• _Source document_:
————————

When looking at documentation about technical topics I like reading a lot more than a looking at a video. Especially when I’m dealing with reference information or how-tos about some technology. It’s a lot easier to just get back at written documentation or reference it from emails or blog posts. I can even copy and paste code if I need to.
On the other hand screencasts are useful when learning about something new. When I need to get an overview on some library and there’s a video for it, I immediately watch it. I did this with the awesome RailsCasts: watching the videos first and keeping the AsciiCast at hand for reference. For example: this vs that.
While a good formatted and highlighted code snippet is useful, Videos are more adapt than text when presenting dynamic information. One example is when showing what happens on a console when running commands. Another is when describing a particular interaction on a GUI.
Mixing text, code and tiny screencasts could be an effective way to write about a technical topic (I don’t know if this is a word but I call them “textcasts”)

————————

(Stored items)
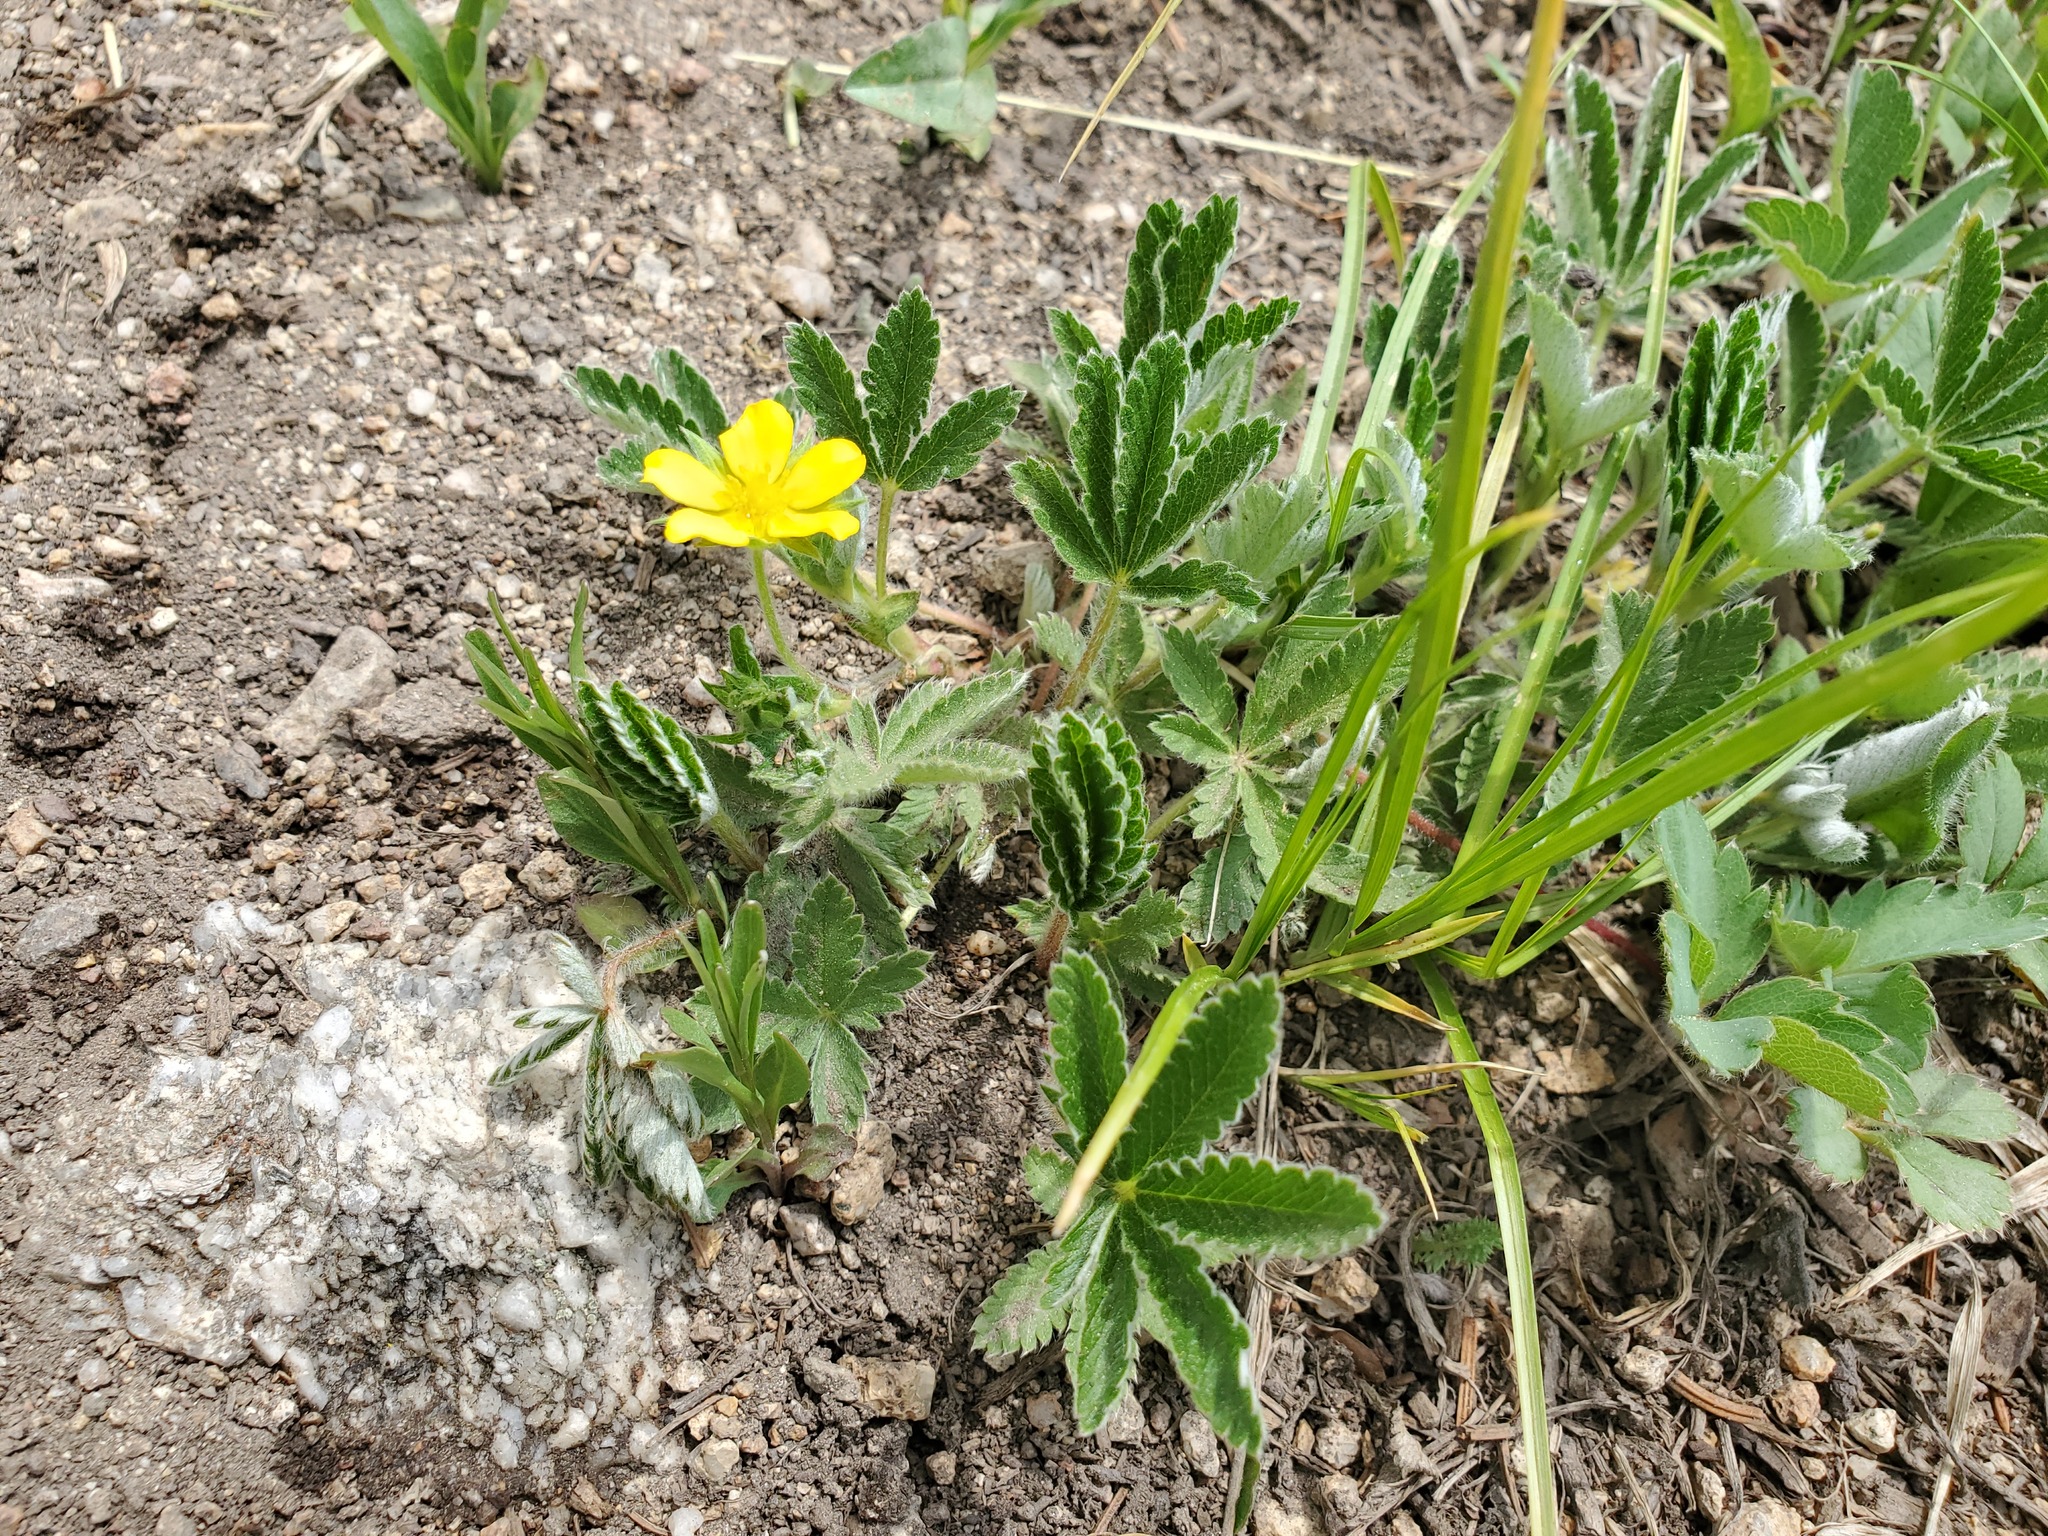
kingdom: Plantae
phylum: Tracheophyta
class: Magnoliopsida
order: Rosales
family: Rosaceae
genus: Potentilla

————————

• _Task details_:
Rewrite the post about technical documentation, beginning at the words "On the other" and stopping after "interaction on a GUI.". Switch "console" to "terminal" throughout that stretch.

• _Answer for this exercise_:
On the other hand screencasts are useful when learning about something new. When I need to get an overview on some library and there’s a video for it, I immediately watch it. I did this with the awesome RailsCasts: watching the videos first and keeping the AsciiCast at hand for reference. For example: this vs that.
While a good formatted and highlighted code snippet is useful, Videos are more adapt than text when presenting dynamic information. One example is when showing what happens on a terminal when running commands. Another is when describing a particular interaction on a GUI.